Gut 5000 Zuschauer können im benachbarten Velodrom die 42 Entscheidungen im 50 x 22,5 Meter großen Becken verfolgen. Bislang beherbergte die Arena Konzerte und das alljährliche Berliner Sechstagerennen im Januar. Geschwommen wurde dort noch nie. Weil die 250 Meter lange Holzbahn aus sibirischer Fichte keinen Schaden nehmen darf, ist einiges zu beachten.

Nur 50 Prozent Luftfeuchtigkeit

Maximal 50 Prozent darf die Luftfeuchtigkeit in der Halle betragen, in normalen Schwimmhallen ist es deutlich drückender. Damit sich an der Stahlkonstruktion des Hallendachs kein Kondenswasser bildet, musste die Halle langsam erwärmt werden. Überbaut werden durfte die Radrennbahn auch nicht, so bleibt sie sichtbares Zeichen der eigentlichen Hallen-Bestimmung.

In der Nacht zu Mittwoch hieß es dann nach zweiwöchigem Aufbau: Wasser marsch. 2,5 Millionen Liter Trinkwasser befüllen durch eine eigens angelegte Leitung das mit blauem PVC ausgekleidete Stahlbecken. Etwa 200 Liter davon verdunsten täglich.
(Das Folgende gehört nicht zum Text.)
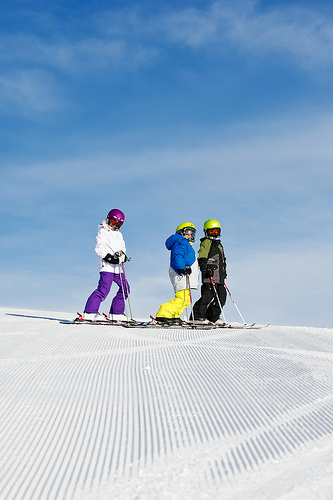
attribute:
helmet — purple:
[108, 209, 125, 229]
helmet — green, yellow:
[204, 219, 223, 233]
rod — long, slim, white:
[117, 261, 130, 324]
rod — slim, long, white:
[123, 267, 142, 319]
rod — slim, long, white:
[184, 275, 196, 327]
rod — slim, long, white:
[211, 276, 230, 325]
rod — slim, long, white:
[223, 280, 252, 325]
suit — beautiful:
[191, 237, 227, 321]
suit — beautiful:
[154, 233, 199, 319]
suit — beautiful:
[83, 222, 130, 318]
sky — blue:
[0, 0, 332, 330]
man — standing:
[189, 219, 228, 323]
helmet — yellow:
[179, 221, 197, 235]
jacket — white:
[95, 222, 129, 274]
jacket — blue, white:
[164, 233, 198, 275]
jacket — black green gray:
[197, 235, 229, 284]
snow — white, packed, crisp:
[0, 308, 333, 499]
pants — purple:
[83, 273, 130, 315]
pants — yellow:
[156, 290, 194, 321]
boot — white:
[85, 312, 104, 320]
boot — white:
[107, 313, 128, 321]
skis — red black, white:
[75, 314, 269, 331]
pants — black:
[188, 282, 228, 320]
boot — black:
[155, 317, 171, 325]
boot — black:
[176, 317, 188, 325]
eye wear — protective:
[110, 219, 121, 228]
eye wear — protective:
[185, 229, 194, 234]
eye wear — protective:
[208, 228, 219, 232]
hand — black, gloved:
[104, 253, 119, 265]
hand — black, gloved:
[181, 267, 193, 275]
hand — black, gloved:
[204, 269, 214, 279]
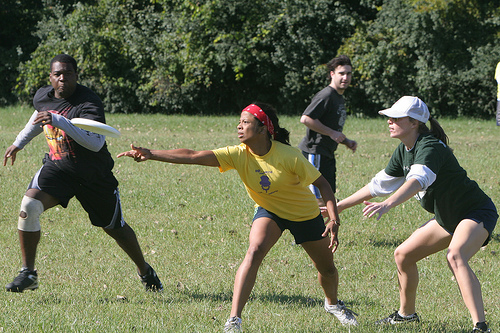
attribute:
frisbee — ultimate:
[71, 115, 126, 140]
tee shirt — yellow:
[205, 138, 331, 221]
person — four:
[9, 52, 159, 301]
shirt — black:
[296, 85, 349, 153]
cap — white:
[379, 96, 439, 128]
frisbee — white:
[54, 112, 132, 152]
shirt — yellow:
[211, 137, 326, 224]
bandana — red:
[238, 100, 273, 137]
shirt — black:
[32, 85, 116, 175]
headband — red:
[242, 102, 273, 138]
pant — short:
[251, 207, 327, 244]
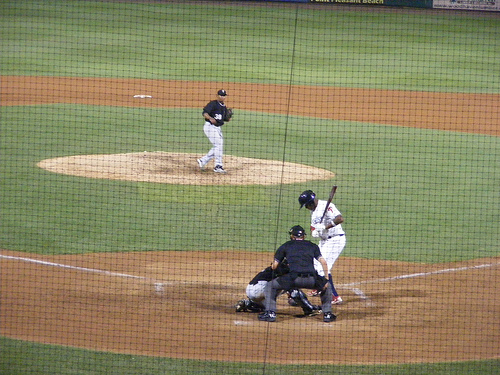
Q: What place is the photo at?
A: It is at the field.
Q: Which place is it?
A: It is a field.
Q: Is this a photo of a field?
A: Yes, it is showing a field.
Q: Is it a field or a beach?
A: It is a field.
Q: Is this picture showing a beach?
A: No, the picture is showing a field.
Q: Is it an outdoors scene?
A: Yes, it is outdoors.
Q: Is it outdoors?
A: Yes, it is outdoors.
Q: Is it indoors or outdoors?
A: It is outdoors.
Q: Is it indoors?
A: No, it is outdoors.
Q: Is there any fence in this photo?
A: Yes, there is a fence.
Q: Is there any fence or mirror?
A: Yes, there is a fence.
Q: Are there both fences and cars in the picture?
A: No, there is a fence but no cars.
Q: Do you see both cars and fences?
A: No, there is a fence but no cars.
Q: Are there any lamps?
A: No, there are no lamps.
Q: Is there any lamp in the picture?
A: No, there are no lamps.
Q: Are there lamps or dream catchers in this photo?
A: No, there are no lamps or dream catchers.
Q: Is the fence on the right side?
A: Yes, the fence is on the right of the image.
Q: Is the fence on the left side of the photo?
A: No, the fence is on the right of the image.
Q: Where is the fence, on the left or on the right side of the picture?
A: The fence is on the right of the image.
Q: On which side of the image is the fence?
A: The fence is on the right of the image.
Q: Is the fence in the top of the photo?
A: Yes, the fence is in the top of the image.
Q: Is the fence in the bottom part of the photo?
A: No, the fence is in the top of the image.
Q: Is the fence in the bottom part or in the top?
A: The fence is in the top of the image.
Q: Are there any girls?
A: No, there are no girls.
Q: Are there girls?
A: No, there are no girls.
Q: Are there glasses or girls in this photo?
A: No, there are no girls or glasses.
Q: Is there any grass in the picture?
A: Yes, there is grass.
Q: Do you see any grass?
A: Yes, there is grass.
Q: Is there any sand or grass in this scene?
A: Yes, there is grass.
Transportable Becken sind bei Schwimm-Großereignissen inzwischen fast die Regel, schließlich soll die olympische Kernsportart auch als Event vermarktet werden. Voriges Jahr fand die WM in Barcelona in der Olympia-Halle von 1992 statt, auch 2011 in Schanghai ging es in einer großen Mehrzweckarena um Medaillen. Der DSV ließ 2002 in Riesa ein mobiles Kurzbahnbecken bauen und plante das auch im Hamburger Volkspark bei der gescheiterten WM-Bewerbung 2013.

Wie viel das Berliner Becken kostet, darüber schweigt sich der Verband aus. Der gesamte Europameisterschaftsetat mit Wasserspringen und Synchronschwimmen (13. bis 24.8.) in der benachbarten Schwimmhalle und den Freiwasser-Entscheidungen an der Regattastrecke in Grünau bewegt sich im siebenstelligen Bereich.

Sportlich gesehen erhofft sich Chefbundestrainer Henning Lambertz einen Schub durch die Location. „Ich sehe das sehr positiv. Das wird ein Schmuckstück und eine tolle Atmosphäre“, sagte Lambertz, hat aber auch eine Kehrseite von mobilen Becken im Blick. Nach der WM in Barcelona entflammte eine Debatte über eine vermeintliche Strömung durch die Wasseraufbereitungsanlage, die die Zeiten auf einigen Bahnen beeinflusst haben soll. Der italienische Hersteller des Beckens dementierte, seitdem aber wird das Thema in der Schwimmerszene diskutiert.

Schneller Abbau nötig

Nach dem Ende der EM am 24. August bleibt für den Abbau des Schwimmbeckens nur wenig Zeit. Schon drei Wochen später gastiert Carmen Nebel im Velodrom. Trotzdem kann nicht einfach der Stöpsel wie in der heimischen Badewanne gezogen werden. Das Wasser muss sehr dosiert abgelassen werden – anderenfalls würden viele Toiletten im Prenzlauer Berg überlaufen.